Anti-government protesters barricaded key streets in the Haitian capital, Port-au-Prince, on Monday.
The blockades came a day after police demanding better working conditions attacked the army headquarters in the city.
In order to avoid a “bloodbath … it has been decided to cancel the carnival,” which was scheduled to take place Tuesday, the statement said.
The government has made no further public announcements since then.
Embattled President Jovenel Moise is working on forming a new government, a source close to the country’s leader told AFP, noting that it was down to the police to restore order to the streets.
The government called the attack “a coup attempt” and the armed forces spoke of a “war situation”.
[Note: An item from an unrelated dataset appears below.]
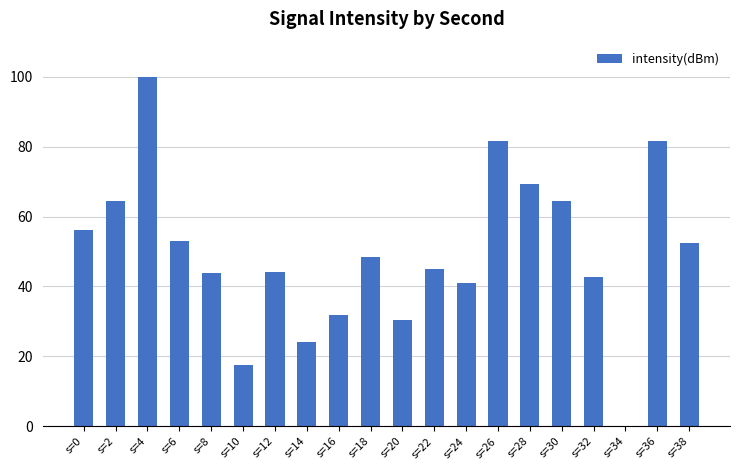

Approximately how many times larger is the value at s=20 compared to s=22?

0.7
At least two people died in Sunday’s clashes.
On Monday, protesters scattered bricks, burning tyres and overturned ice-cream carts on the streets leading to the home of President Moïse, whose resignation they demand
Large parts of the city were deserted a day after police officers surrounded the army headquarters and opened fire. Some of those taking part in the shoot-out were in police uniform.
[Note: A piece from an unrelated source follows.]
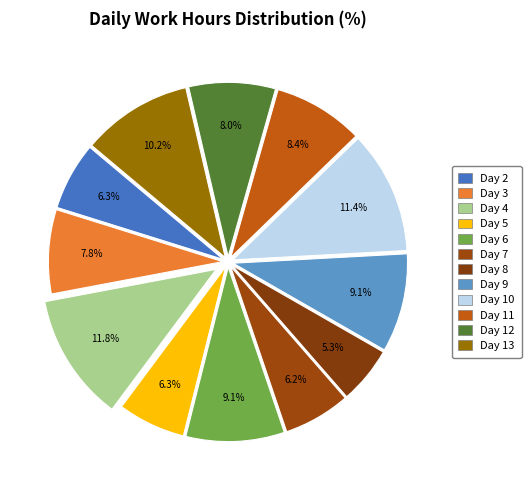

Rank the categories by value from lowest to highest.

Day 8, Day 7, Day 5, Day 2, Day 3, Day 12, Day 11, Day 6, Day 9, Day 13, Day 10, Day 4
Gen Jodel Lesage of the Haitian armed forces told local media: “We are under fire by weapons of all kinds, automatic rifles, petrol bombs, tear gas.”
The government said it was “an attack on freedom and democracy”. Police officers said that they had come under attack first.
They have been protesting for weeks. One of their key demands is to be allowed to form a union, which they say will ensure more transparency when they conduct negotiations with their superiors. They also want better pay.
President Moïse last week announced the creation of a financial fund for relatives of officers who have been killed in the line of duty, but the move has failed to appease the disgruntled officers.